[begin DATA FOR THIS EXERCISE]

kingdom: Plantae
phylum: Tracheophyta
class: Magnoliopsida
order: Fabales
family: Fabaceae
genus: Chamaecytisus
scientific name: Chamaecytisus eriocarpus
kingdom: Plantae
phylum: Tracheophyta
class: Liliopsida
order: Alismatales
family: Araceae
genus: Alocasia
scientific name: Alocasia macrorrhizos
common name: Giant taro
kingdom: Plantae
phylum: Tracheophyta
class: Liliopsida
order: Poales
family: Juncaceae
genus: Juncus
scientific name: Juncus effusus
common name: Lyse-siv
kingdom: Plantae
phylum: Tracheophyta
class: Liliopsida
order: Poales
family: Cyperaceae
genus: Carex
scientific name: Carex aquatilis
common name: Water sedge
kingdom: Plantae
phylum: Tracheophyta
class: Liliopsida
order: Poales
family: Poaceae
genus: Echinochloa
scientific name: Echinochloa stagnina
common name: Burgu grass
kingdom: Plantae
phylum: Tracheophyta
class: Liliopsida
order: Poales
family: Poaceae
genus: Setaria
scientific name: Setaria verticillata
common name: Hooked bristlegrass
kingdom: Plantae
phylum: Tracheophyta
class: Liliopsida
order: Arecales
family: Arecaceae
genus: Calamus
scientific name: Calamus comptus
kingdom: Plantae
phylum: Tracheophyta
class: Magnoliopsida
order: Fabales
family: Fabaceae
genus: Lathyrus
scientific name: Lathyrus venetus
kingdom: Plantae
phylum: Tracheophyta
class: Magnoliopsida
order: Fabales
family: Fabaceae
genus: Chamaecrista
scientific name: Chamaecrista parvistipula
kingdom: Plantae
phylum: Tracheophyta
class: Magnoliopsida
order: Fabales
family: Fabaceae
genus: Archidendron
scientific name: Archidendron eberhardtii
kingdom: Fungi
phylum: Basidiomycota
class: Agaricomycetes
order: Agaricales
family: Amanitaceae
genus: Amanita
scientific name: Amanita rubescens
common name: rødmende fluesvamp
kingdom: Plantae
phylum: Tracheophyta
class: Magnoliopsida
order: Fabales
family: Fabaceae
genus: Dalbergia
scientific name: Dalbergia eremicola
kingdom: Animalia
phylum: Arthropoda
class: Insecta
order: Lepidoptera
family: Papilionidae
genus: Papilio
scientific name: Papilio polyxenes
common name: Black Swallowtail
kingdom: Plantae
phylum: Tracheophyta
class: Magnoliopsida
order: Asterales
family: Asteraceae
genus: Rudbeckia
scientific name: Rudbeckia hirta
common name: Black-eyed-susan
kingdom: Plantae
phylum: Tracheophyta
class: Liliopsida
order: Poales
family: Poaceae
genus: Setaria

[end DATA FOR THIS EXERCISE]

[REQUEST] Can you rewrite the material with each "common name" renamed to "vernacular name" and nothing else changed?

[PROBLEM SOLUTION]
kingdom: Plantae
phylum: Tracheophyta
class: Magnoliopsida
order: Fabales
family: Fabaceae
genus: Chamaecytisus
scientific name: Chamaecytisus eriocarpus
kingdom: Plantae
phylum: Tracheophyta
class: Liliopsida
order: Alismatales
family: Araceae
genus: Alocasia
scientific name: Alocasia macrorrhizos
vernacular name: Giant taro
kingdom: Plantae
phylum: Tracheophyta
class: Liliopsida
order: Poales
family: Juncaceae
genus: Juncus
scientific name: Juncus effusus
vernacular name: Lyse-siv
kingdom: Plantae
phylum: Tracheophyta
class: Liliopsida
order: Poales
family: Cyperaceae
genus: Carex
scientific name: Carex aquatilis
vernacular name: Water sedge
kingdom: Plantae
phylum: Tracheophyta
class: Liliopsida
order: Poales
family: Poaceae
genus: Echinochloa
scientific name: Echinochloa stagnina
vernacular name: Burgu grass
kingdom: Plantae
phylum: Tracheophyta
class: Liliopsida
order: Poales
family: Poaceae
genus: Setaria
scientific name: Setaria verticillata
vernacular name: Hooked bristlegrass
kingdom: Plantae
phylum: Tracheophyta
class: Liliopsida
order: Arecales
family: Arecaceae
genus: Calamus
scientific name: Calamus comptus
kingdom: Plantae
phylum: Tracheophyta
class: Magnoliopsida
order: Fabales
family: Fabaceae
genus: Lathyrus
scientific name: Lathyrus venetus
kingdom: Plantae
phylum: Tracheophyta
class: Magnoliopsida
order: Fabales
family: Fabaceae
genus: Chamaecrista
scientific name: Chamaecrista parvistipula
kingdom: Plantae
phylum: Tracheophyta
class: Magnoliopsida
order: Fabales
family: Fabaceae
genus: Archidendron
scientific name: Archidendron eberhardtii
kingdom: Fungi
phylum: Basidiomycota
class: Agaricomycetes
order: Agaricales
family: Amanitaceae
genus: Amanita
scientific name: Amanita rubescens
vernacular name: rødmende fluesvamp
kingdom: Plantae
phylum: Tracheophyta
class: Magnoliopsida
order: Fabales
family: Fabaceae
genus: Dalbergia
scientific name: Dalbergia eremicola
kingdom: Animalia
phylum: Arthropoda
class: Insecta
order: Lepidoptera
family: Papilionidae
genus: Papilio
scientific name: Papilio polyxenes
vernacular name: Black Swallowtail
kingdom: Plantae
phylum: Tracheophyta
class: Magnoliopsida
order: Asterales
family: Asteraceae
genus: Rudbeckia
scientific name: Rudbeckia hirta
vernacular name: Black-eyed-susan
kingdom: Plantae
phylum: Tracheophyta
class: Liliopsida
order: Poales
family: Poaceae
genus: Setaria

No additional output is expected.